Diamond recognized an egotistical, bitch-ass man when she saw one. It had only been fifteen years since she got up the courage to dispose of her own after living in a tortured hell for ten years. Her elite ‘diamonds’ were very skilled at entertaining customers such as Nathan…
Good morning. *Yawn, stretch, rubs tired eyes* Yesterday my baby girl turned three years old! Her nanna had bought her a pretty pink princess dress with matching princess shoes and she had been waiting patiently (or as patiently as a two year old can) for two months to wear them. “You have to wait until your birthday comes to wear your princess dress,” I had to remind her – at least once a week.

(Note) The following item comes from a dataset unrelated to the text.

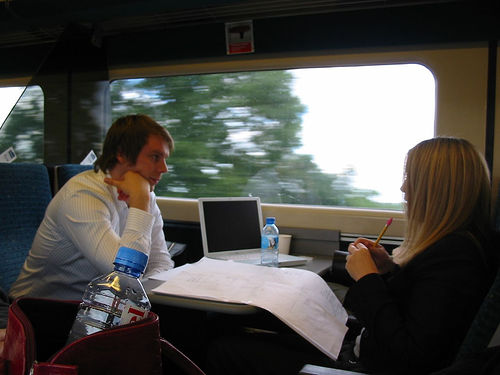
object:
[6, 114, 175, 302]
man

Yesterday was the day. She woke up ready. Came downstairs, ate her breakfast and once she finished she dashed back upstairs to put on her princess dress. Princess Yehudi proceeded to enjoy the rest of her birthday in style…

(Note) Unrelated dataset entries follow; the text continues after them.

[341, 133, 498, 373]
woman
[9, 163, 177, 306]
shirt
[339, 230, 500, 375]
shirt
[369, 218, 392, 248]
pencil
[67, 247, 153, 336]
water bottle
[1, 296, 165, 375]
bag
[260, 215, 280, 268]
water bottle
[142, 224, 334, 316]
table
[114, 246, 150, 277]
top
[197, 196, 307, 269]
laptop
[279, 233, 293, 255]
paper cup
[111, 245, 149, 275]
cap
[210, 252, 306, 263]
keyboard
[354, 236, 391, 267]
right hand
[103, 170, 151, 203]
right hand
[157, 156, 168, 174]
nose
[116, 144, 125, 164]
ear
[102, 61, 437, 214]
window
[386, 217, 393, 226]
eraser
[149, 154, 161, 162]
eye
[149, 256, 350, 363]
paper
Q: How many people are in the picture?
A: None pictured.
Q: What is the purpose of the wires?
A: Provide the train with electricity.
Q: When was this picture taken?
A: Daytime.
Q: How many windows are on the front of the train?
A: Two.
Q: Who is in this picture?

Three years is a long time. And Yehudi has grown – a lot. I didn’t realize how fast she was beginning to develop her own personality so fast. I should have took notes when I was pregnant with her because she had her own mind, even then. In the womb she was bossy. Dictated what I would eat and when. Dominated my sleep patterns and positions. Physically assaulted my ribs from the inside, hahaha. I can laugh now but I wasn’t laughing then. We didn’t want to know her gender until she was born so everyone tried guessing based on the shape and positioning of my stomach. Even strangers waiting at red lights stopped to yell across the street and predict what gender baby I was carrying. She had fun tricking people. She even dictated my delivery.

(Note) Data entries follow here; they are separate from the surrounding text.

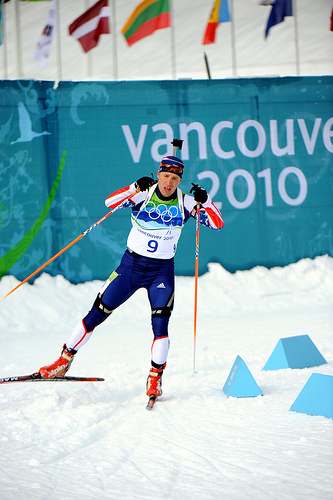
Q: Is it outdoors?
A: Yes, it is outdoors.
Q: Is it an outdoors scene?
A: Yes, it is outdoors.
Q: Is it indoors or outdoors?
A: It is outdoors.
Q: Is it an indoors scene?
A: No, it is outdoors.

When I went into labor it was normal for my fifth child. Contractions began speeding up in frequency and intensity while my body aches increased dramatically. By the time we arrived at the hospital I had enough strength to walk in and sit down in the first wheelchair that was within reach. Anticipating the cooling relief of an epidural my daughter played one her final jokes before arriving. While lying on the labor room bed and waiting for my epidural this little lady decides to karate kick my water bag AND dilate my cervix to the full 10 centimeters! Yup, no epidural for me. Then she practically delivered herself because she wasn’t waiting for anybody. Luckily the nurses were there to “catch” her as she, for her final joke before birth, showed me what the ring of fire really meant. Heh, Heh. Again, I can laugh now but I wasn’t laughing then.
She is definitely her own person. And that makes me smile sometimes. Other times it causes mounds of frustration because she doesn’t want to do what she has to do or what she is told to do. I see her laughing and blazing her own trails as a beautiful young woman and I pray I have the fortitude to allow her the flexibility to do so.